4 Erkenntnisse über die Internet-Disruption – Amy Webb
Von Jacqueline Hoffmann und Katja Schwengler, 16. März 2023
Die weltbekannte Futurologin, Hochschullehrerin und Gründerin des Future Today Institute in New York, Amy Webb, präsentierte beim Tech- und Kulturfestival SXSW in Austin, Texas, ihren Tech Trend Report, in dem sie auf über 800 Seiten in 666 Trends beschreibt, wie Technologie unsere Zukunft verändern wird. Ihre wichtigsten Erkenntnisse haben wir zusammengefasst.
1. Zwei Megatrends: KI-Infrastruktur und leistungsstarke Clouds
Vor allem zwei Megatrends hob Webb hervor: Eine komplett neue Computing-Infrastruktur im Internet – basierend auf Künstlicher Intelligenz (KI) – und leistungsstarke Clouds, die alle Datenmengen, die bis dato und darüber hinaus gesammelt werden, beherbergen können.
In Zukunft würden alle von Menschen erzeugten Daten in jeder Situation, ob der Zoom-Hintergrund beim Meeting, Shopping-, Essens, und Musik-Vorlieben oder sogar der individuelle Geruch, in KI eingespeist werden, um dort ein immer vollständigeres Bild von uns, unserem Verhalten und unseren Gewohnheiten zu zeichnen.
2. Was ist, wenn in Zukunft das Internet uns sucht und nicht wir im Internet?
Es finden sich mehr und mehr Metadaten über uns im Internet. Seit der Anfangszeit des Internets in den 1990er-Jahren wandern immer mehr von Menschen geschaffene Informationen dorthin, bis sie nur noch mittels Suchmaschinen sortiert und gefunden werden können. Am 14. März 2023 veröffentlichte OpenAI ein neues Update ihres derzeit im Fokus der Aufmerksamkeit stehenden Chatbots: ChatGPT-4 soll nun noch klügere Antworten liefern als die Vorgängermodelle. Microsofts Suchmaschine Bing nutzt die Technologie bereits.
3. AISMOSE: KI-Osmose sorgt für Abhängigkeiten
Die vollkommen durch KI durchdrungene Welt nennt Amy Webb AISMOSE, eine Wortschöpfung aus AI für artificial intelligence und Osmose: Sie meint damit ein Wechselverhältnis zwischen Mensch und KI, also eine vollkommen von KI durchdrungene Welt. Dadurch entstünde eine Infrastruktur, die schnell unverzichtbar würde. Um derartige Abhängigkeitsstrukturen zu verhindern, ist Handeln im Hier und Jetzt gefragt. Denn das größere Risiko sei laut Webb, überhaupt nicht zu handeln und sich den neuesten Entwicklungen und deren Auswirkungen zu überlassen.

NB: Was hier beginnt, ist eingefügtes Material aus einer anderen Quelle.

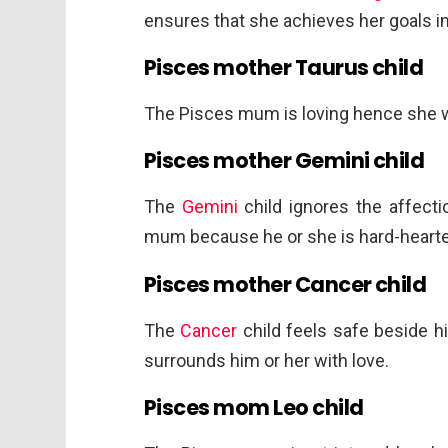
ensures that she achieves her goals in 
Pisces mother Taurus child
The Pisces mum is loving hence she 
Pisces mother Gemini child
The
Gemini
child ignores the affect
mum because he or she is hard-heart
Pisces mother Cancer child
The
Cancer
child feels safe beside 
surrounds him or her with love.
Pisces mom Leo child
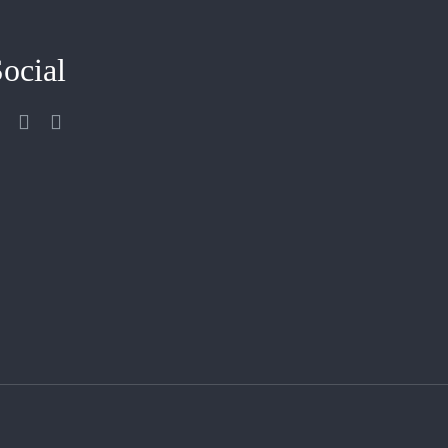
ocial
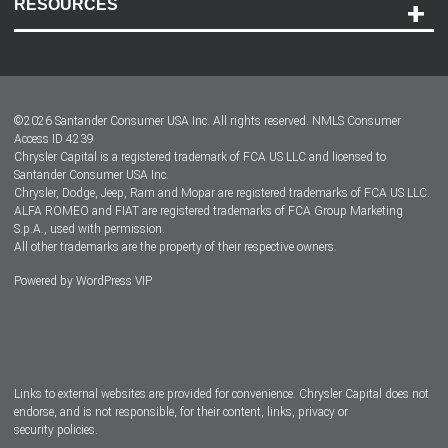
RESOURCES
Careers
Customer Center
Lease-End Options
©
2026
Santander Consumer USA Inc. All rights reserved.
NMLS Consumer
Dealer Locator
Access ID 4239
Chrysler Capital is a registered trademark of FCA US LLC and licensed to
Dealers
Santander Consumer USA Inc.
Chrysler, Dodge, Jeep, Ram and Mopar are registered trademarks of FCA US LLC.
ALFA ROMEO and FIAT are registered trademarks of FCA Group Marketing
S.p.A., used with permission.
All other trademarks are the property of their respective owners.
Powered by
WordPress VIP
Facebook
Twitter
Instagram
LinkedIn
Links to external websites are provided for convenience. Chrysler Capital does not
endorse, and is not responsible, for their content, links, privacy or
security policies.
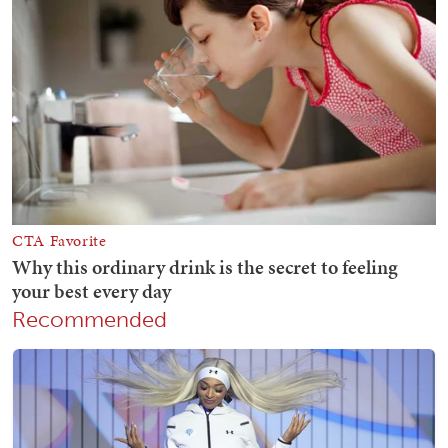
Recommended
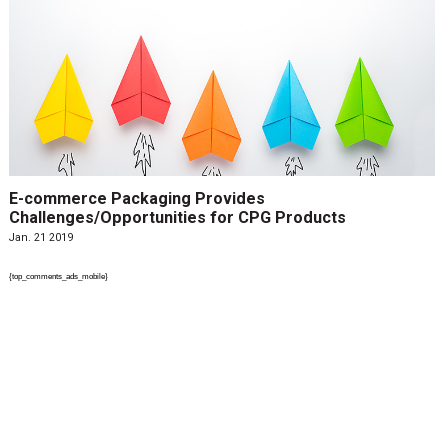
E-commerce Packaging Provides
Challenges/Opportunities for CPG Products
Jan. 21 2019
{top_comments_ads_mobile}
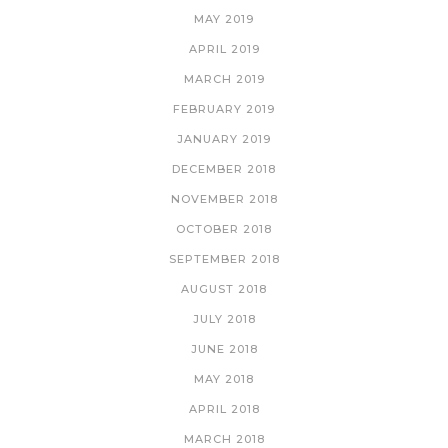
MAY 2019
APRIL 2019
MARCH 2019
FEBRUARY 2019
JANUARY 2019
DECEMBER 2018
NOVEMBER 2018
OCTOBER 2018
SEPTEMBER 2018
AUGUST 2018
JULY 2018
JUNE 2018
MAY 2018
APRIL 2018
MARCH 2018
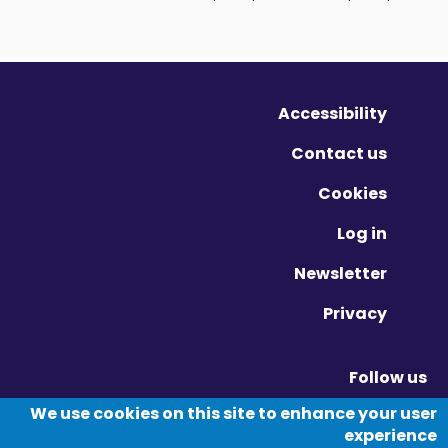
Accessibility
Contact us
Cookies
Log in
Newsletter
Privacy
Follow us
Vimeo - Opens in new window
Linkedin - Opens in new window
Twitter - Opens in new window
We use cookies on this site to enhance your user
experience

Webb befürchtet, dass wir auf diese rasanten Entwicklungen nicht vorbereitet sein werden: Behörden würden zu spät mit der Regulierung von KI-Systemen beginnen, Menschen würden permanent durchleuchtet und durch Empfehlungsalgorithmen mit Werbung und nutzlosen Inhalten konfrontiert werden. Es zähle dann nicht mehr, was wir suchen, sondern was uns verkauft werden kann.
4. Lichtblicke bieten dezentrale Strukturen und das Medical Metaverse
Abgewendet werden könne dieses negative Szenario vor allem, wenn die KI-Weiterentwicklung im Sinne der User vorangetrieben wird, basierend auf Transparenz, Offenheit und einer dezentralen Infrastruktur, die nicht nur von einigen wenigen Unternehmen kontrolliert wird.
Interessante Anwendungen sieht Amy Webb zudem beim industriellen Metaverse: So könnte beispielsweise das Gesundheitswesen durch den Einsatz des „Medical Metaverse“ drastische Verbesserungen erfahren. Durch Technologien wie Datenbrillen, neue Sensoren, Extended Reality (XR) und KI könnten digitale Assistenzsysteme entstehen, die zu verbesserten organisatorischen oder administrativen Abläufen und Operationen in der Medizin beitragen könnten.